To do: Transcribe everything from the start of the data down through the line containing "Bupati Batu Bara", keeping each line as it appears.
-------- Records supplied
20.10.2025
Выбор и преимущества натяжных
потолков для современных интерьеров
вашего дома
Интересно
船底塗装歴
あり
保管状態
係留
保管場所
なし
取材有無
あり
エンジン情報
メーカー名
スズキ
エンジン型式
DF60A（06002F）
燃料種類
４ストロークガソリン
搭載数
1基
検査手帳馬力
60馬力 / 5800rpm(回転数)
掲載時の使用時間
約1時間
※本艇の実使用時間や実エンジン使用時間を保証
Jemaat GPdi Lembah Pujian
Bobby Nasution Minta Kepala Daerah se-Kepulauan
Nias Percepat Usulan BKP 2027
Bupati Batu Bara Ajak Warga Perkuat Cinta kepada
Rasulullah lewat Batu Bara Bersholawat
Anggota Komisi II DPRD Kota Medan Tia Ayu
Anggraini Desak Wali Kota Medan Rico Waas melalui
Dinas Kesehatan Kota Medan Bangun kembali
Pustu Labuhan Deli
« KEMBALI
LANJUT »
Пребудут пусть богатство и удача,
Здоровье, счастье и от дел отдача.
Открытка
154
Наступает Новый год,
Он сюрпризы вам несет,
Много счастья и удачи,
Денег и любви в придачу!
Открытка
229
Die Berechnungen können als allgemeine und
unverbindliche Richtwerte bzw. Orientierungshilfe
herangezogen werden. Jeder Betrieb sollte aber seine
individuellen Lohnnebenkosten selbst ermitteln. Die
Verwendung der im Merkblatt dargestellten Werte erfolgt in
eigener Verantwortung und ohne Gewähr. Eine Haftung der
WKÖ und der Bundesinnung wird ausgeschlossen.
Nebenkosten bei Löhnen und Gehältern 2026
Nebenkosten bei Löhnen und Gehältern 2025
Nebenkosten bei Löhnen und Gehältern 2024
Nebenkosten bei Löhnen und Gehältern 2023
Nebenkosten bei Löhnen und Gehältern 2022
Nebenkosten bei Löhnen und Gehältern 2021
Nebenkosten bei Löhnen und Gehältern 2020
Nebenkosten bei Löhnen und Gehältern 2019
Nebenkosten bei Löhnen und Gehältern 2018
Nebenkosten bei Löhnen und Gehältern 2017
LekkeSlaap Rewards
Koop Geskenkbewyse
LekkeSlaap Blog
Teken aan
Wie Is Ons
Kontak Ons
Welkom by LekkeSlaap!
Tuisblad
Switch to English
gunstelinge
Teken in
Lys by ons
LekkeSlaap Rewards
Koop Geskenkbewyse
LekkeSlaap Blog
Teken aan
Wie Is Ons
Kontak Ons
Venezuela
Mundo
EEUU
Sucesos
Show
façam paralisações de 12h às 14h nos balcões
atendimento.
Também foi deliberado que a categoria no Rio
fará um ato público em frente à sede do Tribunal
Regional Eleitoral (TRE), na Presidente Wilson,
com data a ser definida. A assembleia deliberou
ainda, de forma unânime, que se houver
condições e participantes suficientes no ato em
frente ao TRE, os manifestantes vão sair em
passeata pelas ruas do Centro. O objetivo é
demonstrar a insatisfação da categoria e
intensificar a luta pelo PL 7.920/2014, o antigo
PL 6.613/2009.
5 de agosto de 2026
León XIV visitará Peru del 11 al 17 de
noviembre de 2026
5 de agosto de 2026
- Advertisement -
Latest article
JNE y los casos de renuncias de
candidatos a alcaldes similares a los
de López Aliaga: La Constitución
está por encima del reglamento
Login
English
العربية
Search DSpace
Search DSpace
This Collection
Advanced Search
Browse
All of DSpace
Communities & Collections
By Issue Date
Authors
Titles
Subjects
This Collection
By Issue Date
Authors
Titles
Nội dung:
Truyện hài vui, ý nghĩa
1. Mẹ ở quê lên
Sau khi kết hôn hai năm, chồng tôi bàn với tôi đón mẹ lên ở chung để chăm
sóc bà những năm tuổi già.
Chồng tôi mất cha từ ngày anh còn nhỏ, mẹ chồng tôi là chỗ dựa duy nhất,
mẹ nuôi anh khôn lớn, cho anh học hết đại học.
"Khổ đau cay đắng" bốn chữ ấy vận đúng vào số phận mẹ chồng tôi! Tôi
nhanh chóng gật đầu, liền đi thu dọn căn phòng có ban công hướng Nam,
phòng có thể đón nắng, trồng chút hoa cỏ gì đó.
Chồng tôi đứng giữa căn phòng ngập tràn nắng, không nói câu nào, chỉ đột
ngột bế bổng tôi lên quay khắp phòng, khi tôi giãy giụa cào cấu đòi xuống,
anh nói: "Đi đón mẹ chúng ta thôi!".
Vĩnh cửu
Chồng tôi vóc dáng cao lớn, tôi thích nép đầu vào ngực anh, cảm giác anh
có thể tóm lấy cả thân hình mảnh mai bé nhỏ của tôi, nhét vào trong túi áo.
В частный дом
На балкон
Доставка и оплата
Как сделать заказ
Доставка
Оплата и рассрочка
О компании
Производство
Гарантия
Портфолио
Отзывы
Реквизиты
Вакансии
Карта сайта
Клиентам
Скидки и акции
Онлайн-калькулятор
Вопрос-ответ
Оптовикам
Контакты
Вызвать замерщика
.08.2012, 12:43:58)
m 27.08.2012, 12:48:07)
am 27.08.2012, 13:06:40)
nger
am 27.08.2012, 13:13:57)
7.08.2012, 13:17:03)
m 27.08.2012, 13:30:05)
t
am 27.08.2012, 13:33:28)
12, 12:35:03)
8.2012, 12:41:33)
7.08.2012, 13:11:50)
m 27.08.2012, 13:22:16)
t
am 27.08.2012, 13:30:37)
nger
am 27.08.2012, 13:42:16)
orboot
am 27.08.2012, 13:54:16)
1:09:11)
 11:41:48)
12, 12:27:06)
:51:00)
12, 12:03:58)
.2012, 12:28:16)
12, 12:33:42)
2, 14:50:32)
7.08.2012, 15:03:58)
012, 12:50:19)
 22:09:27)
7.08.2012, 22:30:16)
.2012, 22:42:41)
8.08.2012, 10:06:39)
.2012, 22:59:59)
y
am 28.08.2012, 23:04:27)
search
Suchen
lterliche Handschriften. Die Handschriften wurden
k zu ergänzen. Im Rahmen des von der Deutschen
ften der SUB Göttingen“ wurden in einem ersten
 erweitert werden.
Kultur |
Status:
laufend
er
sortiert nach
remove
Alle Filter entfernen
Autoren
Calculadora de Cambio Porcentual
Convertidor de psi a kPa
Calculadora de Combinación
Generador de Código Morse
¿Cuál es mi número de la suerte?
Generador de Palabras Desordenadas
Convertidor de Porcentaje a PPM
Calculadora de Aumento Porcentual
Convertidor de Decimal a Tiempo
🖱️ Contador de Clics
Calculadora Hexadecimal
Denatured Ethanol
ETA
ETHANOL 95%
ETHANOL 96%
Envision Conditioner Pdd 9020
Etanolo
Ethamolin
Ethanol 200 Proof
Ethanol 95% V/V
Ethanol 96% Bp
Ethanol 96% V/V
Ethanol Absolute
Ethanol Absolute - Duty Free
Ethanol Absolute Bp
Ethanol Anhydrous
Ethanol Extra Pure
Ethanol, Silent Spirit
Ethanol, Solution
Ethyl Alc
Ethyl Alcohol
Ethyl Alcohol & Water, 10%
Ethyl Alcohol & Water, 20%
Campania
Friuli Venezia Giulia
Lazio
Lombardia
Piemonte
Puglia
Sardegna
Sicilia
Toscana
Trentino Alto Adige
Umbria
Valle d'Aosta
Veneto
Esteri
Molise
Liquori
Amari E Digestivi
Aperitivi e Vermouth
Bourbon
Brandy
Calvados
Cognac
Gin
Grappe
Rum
----------------
Result of this exercise:
20.10.2025
Выбор и преимущества натяжных
потолков для современных интерьеров
вашего дома
Интересно
船底塗装歴
あり
保管状態
係留
保管場所
なし
取材有無
あり
エンジン情報
メーカー名
スズキ
エンジン型式
DF60A（06002F）
燃料種類
４ストロークガソリン
搭載数
1基
検査手帳馬力
60馬力 / 5800rpm(回転数)
掲載時の使用時間
約1時間
※本艇の実使用時間や実エンジン使用時間を保証
Jemaat GPdi Lembah Pujian
Bobby Nasution Minta Kepala Daerah se-Kepulauan
Nias Percepat Usulan BKP 2027
Bupati Batu Bara Ajak Warga Perkuat Cinta kepada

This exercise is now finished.